ImportTuneStats() has a KeepClassUpToDate boolean option. If TRUE (and update is TRUE), ImportTuneStats() will update the class definition with the new EXTENTSIZE and SELECTIVITY values, but the class definition will be kept as up-to-date. In many cases, however, it is desirable to recompile the class after its table has been tuned so that queries in the class definition can be recompiled and the SQL query optimizer can use the updated data statistics. The default is FALSE (0). Note that if the class is deployed the class definition will not be updated.
ImportTuneStats() has a ClearCurrentStats boolean option. If TRUE, ImportTuneStats() will clear any prior EXTENTSIZE, SELECTIVITY, BLOCKCOUNT and other Tune Table statistics from the existing table before importing the stats. This can be used if you want to completely clear those table stats that are not specified in the import file, instead of leaving them defined in the persistent class for the table.
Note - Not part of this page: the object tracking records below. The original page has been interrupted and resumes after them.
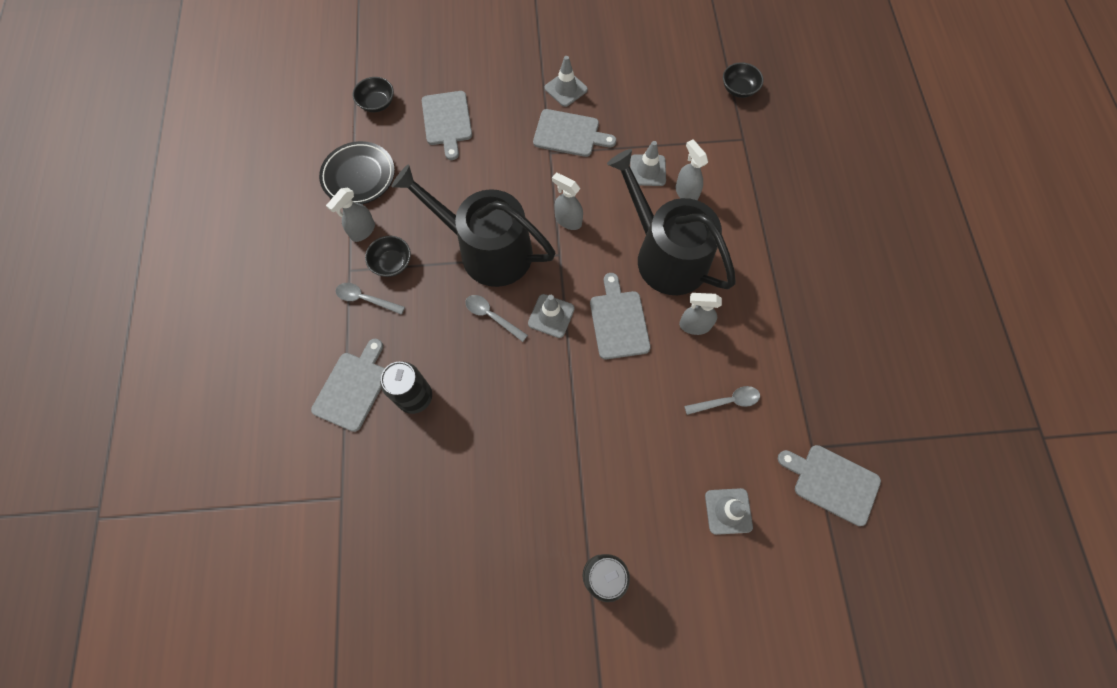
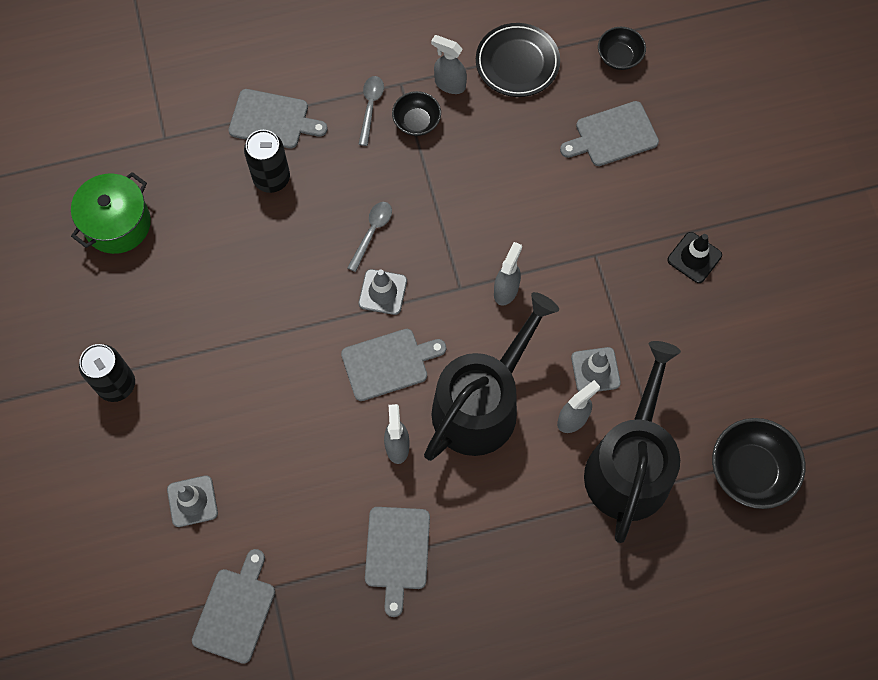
camera: 80 degrees right, 0 degrees up
(426, 557) = (117, 224): none -> green pot
(487, 250) = (451, 212): black watering can -> black watering can (630, 465)
(566, 89) = (694, 257): grey traffic cone -> black traffic cone
(569, 134) = (627, 273): grey cutting board -> grey cutting board (397, 552)
(727, 401) = (312, 490): grey spoon -> none
(738, 89) = (750, 470): black bowl -> black bowl, size x1.69

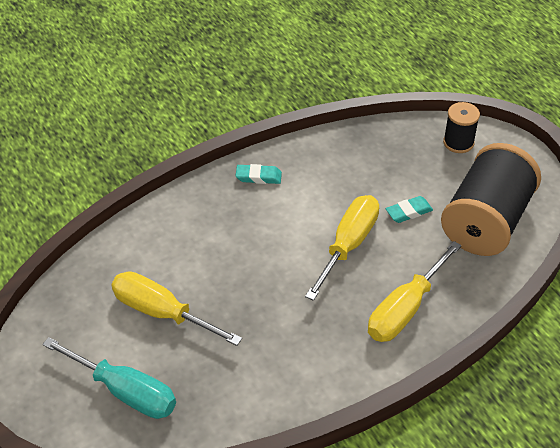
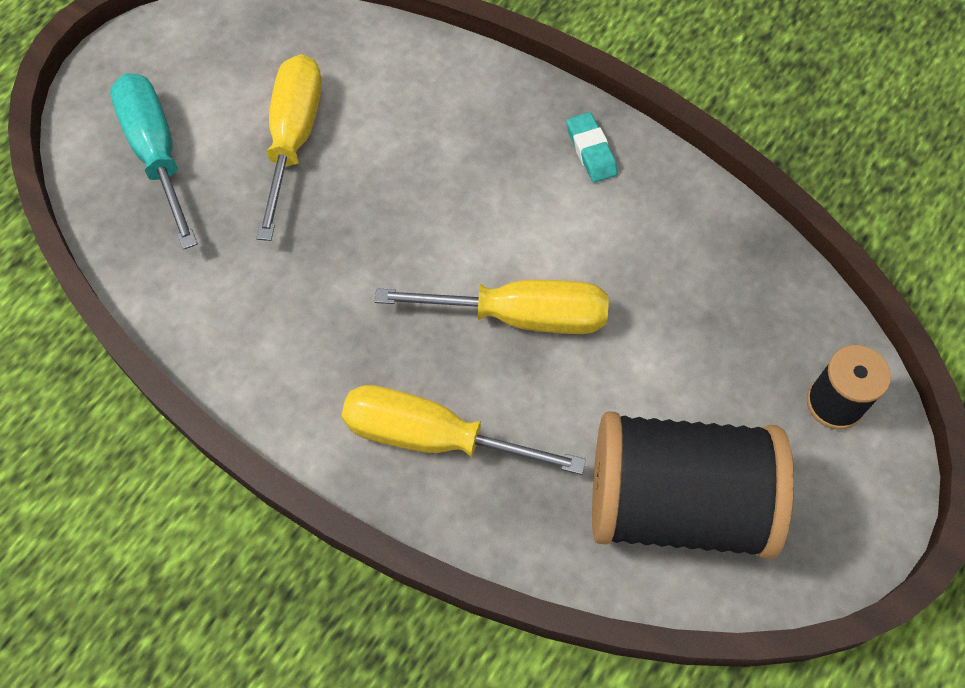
camera: 65 degrees right, 15 degrees up
(125, 391) = (157, 153): turquoise screwdriver -> turquoise screwdriver turned 150 degrees clockwise
(409, 212) = (632, 377): turquoise eraser -> none

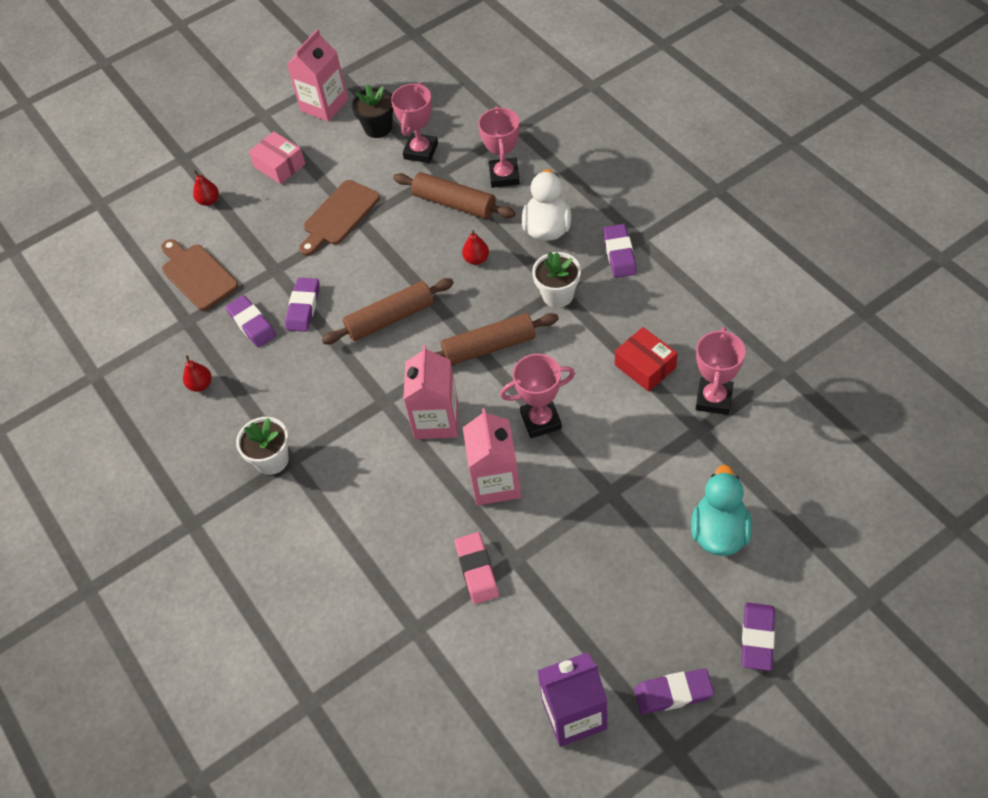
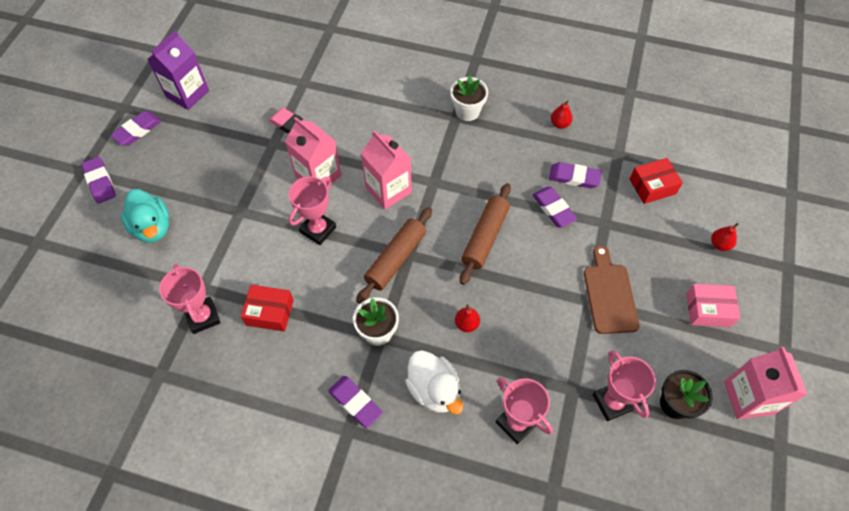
camera: 135 degrees right, 5 degrees up
(197, 275) = (652, 186): brown cutting board -> red box
(454, 204) = (531, 365): brown rolling pin -> none

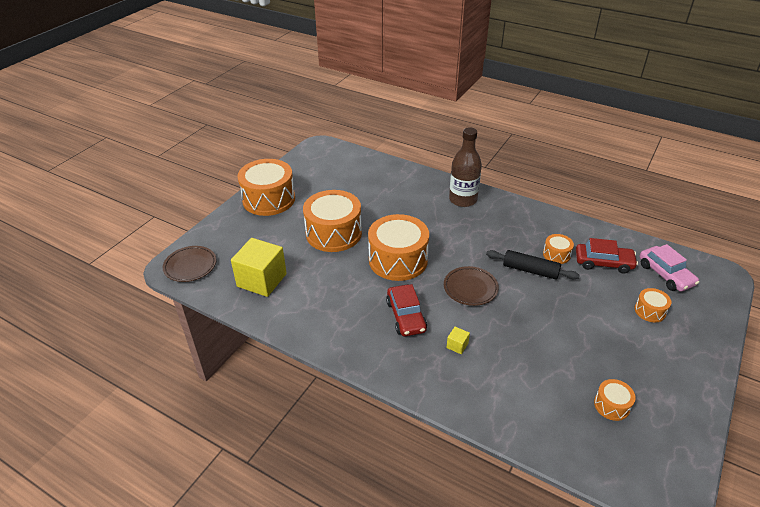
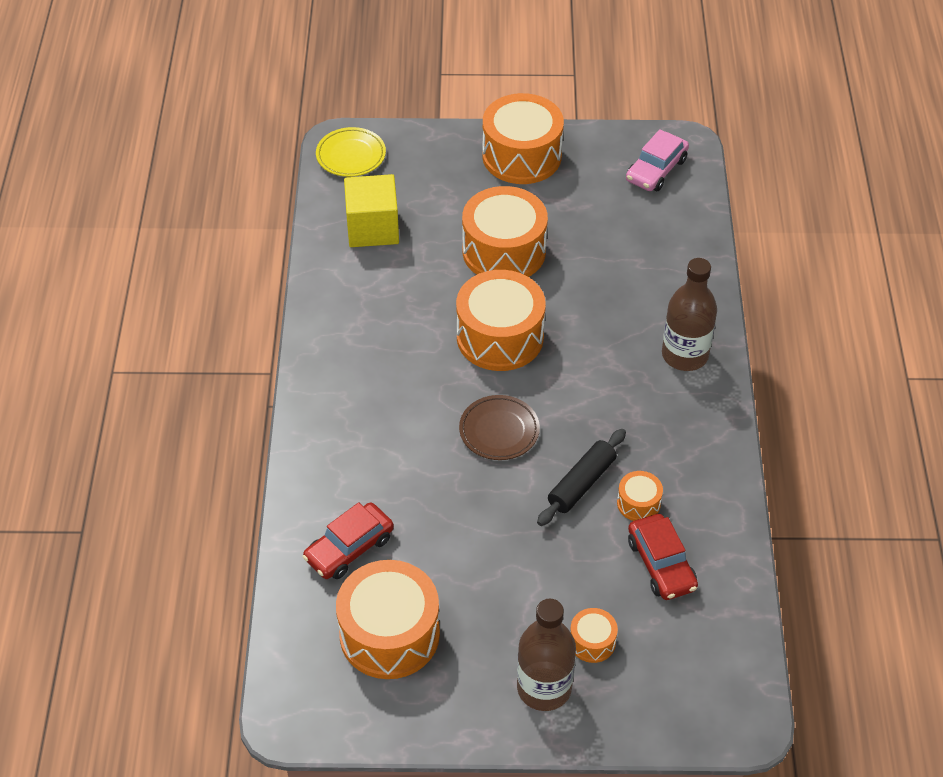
camera: 60 degrees right, 10 degrees up
(190, 266) = (351, 155): brown plate -> yellow plate
(406, 316) = (405, 386): red car -> red car (349, 548)
(457, 345) = (389, 453): yellow cube -> none
(530, 270) = (581, 483): black rolling pin -> black rolling pin turned 45 degrees clockwise
(611, 405) = (389, 634): orange drum -> orange drum, size x2.17
(665, 274) = (690, 646): pink car -> pink car (656, 170)
(679, 345) = (544, 688): none -> brown bottle

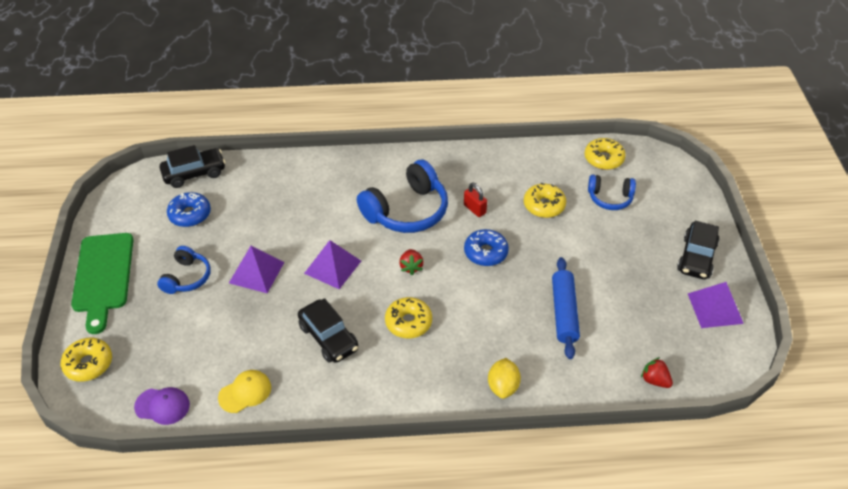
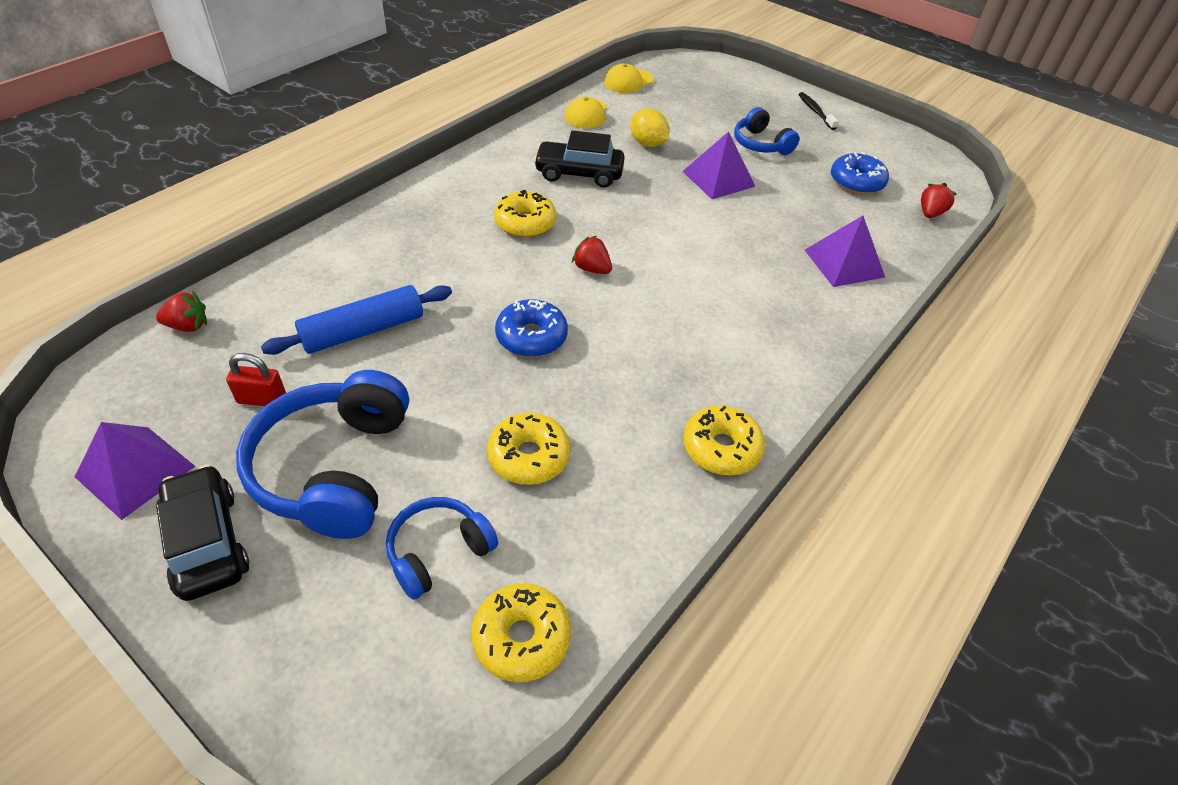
camera: 130 degrees right, 0 degrees up
(88, 364) = (716, 73): yellow donut -> yellow donut (721, 448)
(103, 276) = (815, 111): green cutting board -> black toothbrush
(162, 406) = (628, 81): purple cap -> yellow cap
(194, 173) = (930, 213): black car -> red strawberry
(333, 267) = (664, 222): purple pyramid -> purple pyramid (844, 263)
(407, 211) = (684, 322): blue headphones -> blue headphones (334, 468)
(474, 209) = (612, 381): red padlock -> red padlock (262, 399)
(503, 386) = (368, 228): yellow lemon -> yellow lemon (647, 144)
(564, 312) = (363, 330): blue rolling pin -> blue rolling pin turned 75 degrees counterclockwise

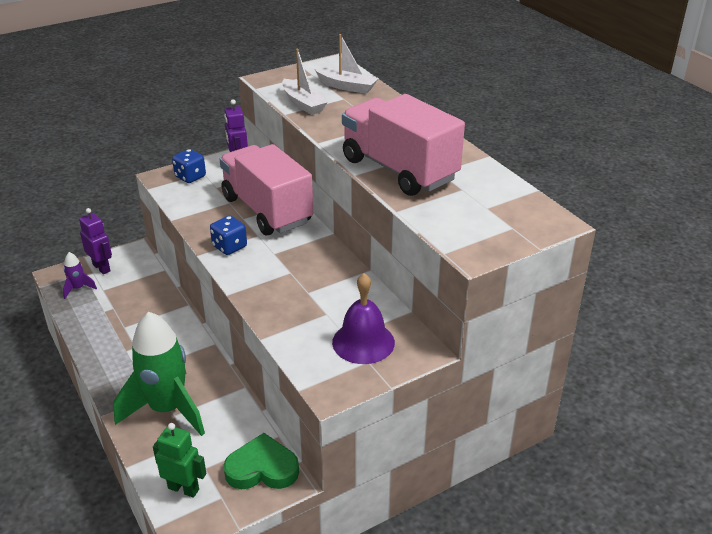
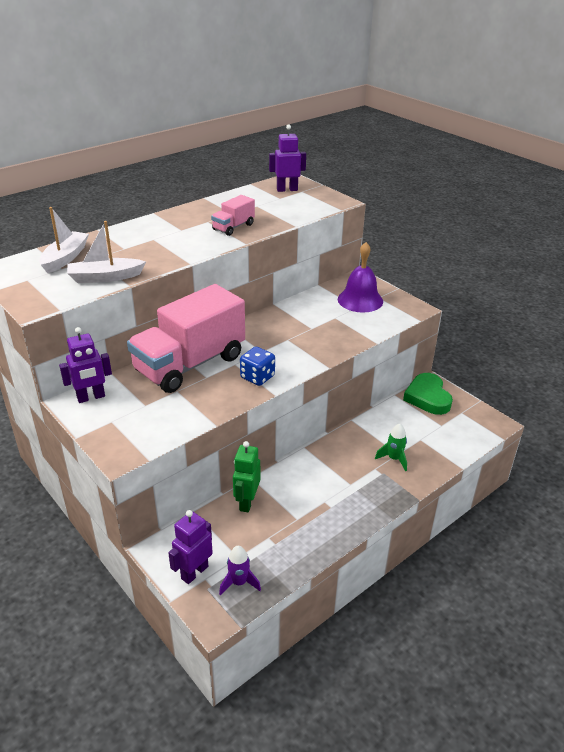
camera: 100 degrees left, 0 degrees up
(167, 409) = (394, 459): green rocket -> green rocket, size x0.42
(183, 488) = (465, 432): green robot -> green robot (246, 502)
(190, 177) = (121, 429): blue dice -> none
(303, 104) = (105, 277): white boat -> white boat turned 150 degrees counterclockwise
(399, 170) = (233, 227): pink truck -> pink truck, size x0.44
(516, 216) = (287, 189): none -> purple robot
The default is FALSE (0).
If ImportTuneStats() does not find the corresponding table, it skips that table and proceeds to the next table specified in the import file. If a table is found, but some of the fields are not found, those fields will simply be skipped.
The BlockCount for a map in a class storage definition cannot be inherited. The BlockCount can only appear in the storage definition of the class where the map originated. ImportTuneStats() only sets the projected table's BlockCount metadata and not the class storage BlockCount metadata if the map originated in a super class.